Downstairs, in a large and noisy room, all the children were playing on various pieces of equipment, a bouncy castle, soft play area, craft table… It was like a giant fun day and all the children were dressed up ‘jungle theme’ outfits. Walking in to the room was probably the most daunting bit of the day – as much for us as for the kids.
We felt so awkward to begin with – it was like going on a first date but not knowing who your date was in a room full of strangers. We tried to look around the room and find the sibling groups that we had identified in the book. We managed to meet three or four sets of children during the afternoon, playing with them and chatting to their foster carers and social workers. Breaking the ice with each one was the biggest hurdle to get over.

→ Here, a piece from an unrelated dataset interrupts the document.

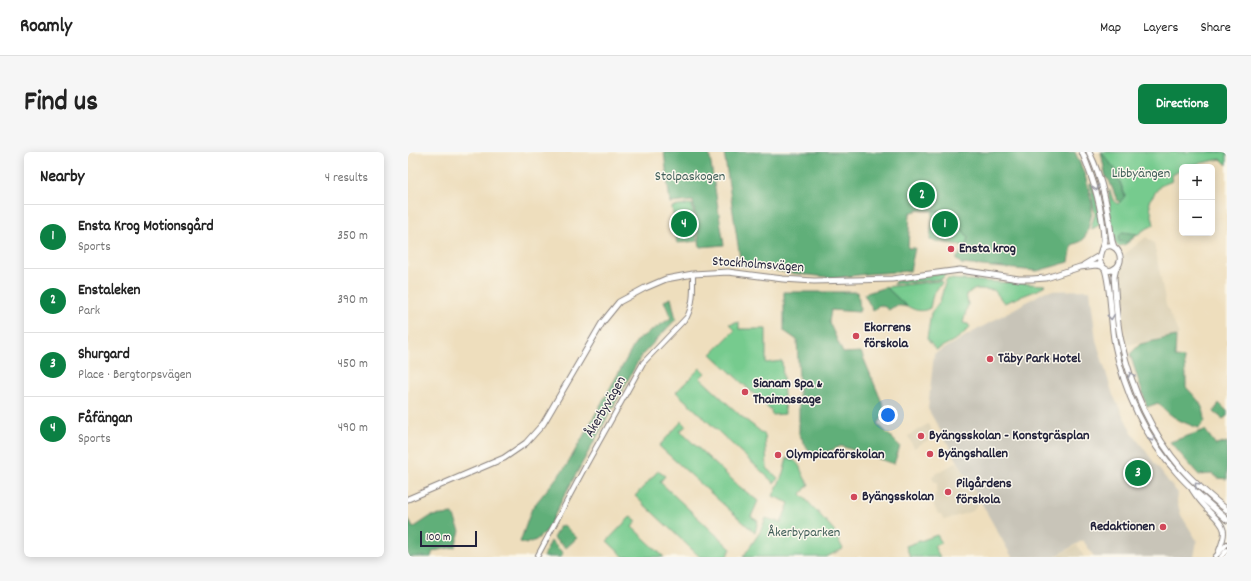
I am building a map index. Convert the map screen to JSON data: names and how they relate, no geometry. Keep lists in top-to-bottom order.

One sibling group in particular really stood out to us, not least because they were both wearing the cutest matching Sheep onesies – but because they looked so happy, cheeky and really enjoyed playing with us. We felt like we had an instant connection with them and felt ourselves dangerously falling for them, gravitating back to where they were playing throughout the afternoon and spending lots of time talking with their lovely foster carer and social worker.
These children were older than we had been previously considering and also weren’t the same gender match that we’d got in our mind. I had wrongly discounted them from our initial look through the profiles in the book – but they really did seem like they could be the perfect match.
At the end of the afternoon we registered interest in the siblings in the sheep onesies… 3 days later we had a meeting in the diary for their social worker to come and meet with us. 10 days after the activity day we had been identified as the preferred match. We had to wait a while for a matching panel date, but three months after the Activity Day we were approved as their parents (the longest three months of my life) and two weeks after that Introductions started, 8 days after that they moved in with us.
My partner and I are 100% pro Adoption Activity Days. For us it was the perfect way to find our match. We are both visual thinkers and found it really difficult to read the paper reports and get beyond that to easily identify a match.
Having the opportunity to meet the children in the flesh changed everything for us. Not only did our gender preferences get thrown out of the window, so too did our age preferences. The children we have ended up starting our family with are as far removed from what we imagined when registering interest in adoption 20 months ago – but we couldn’t be happier or feel more contented and fulfilled!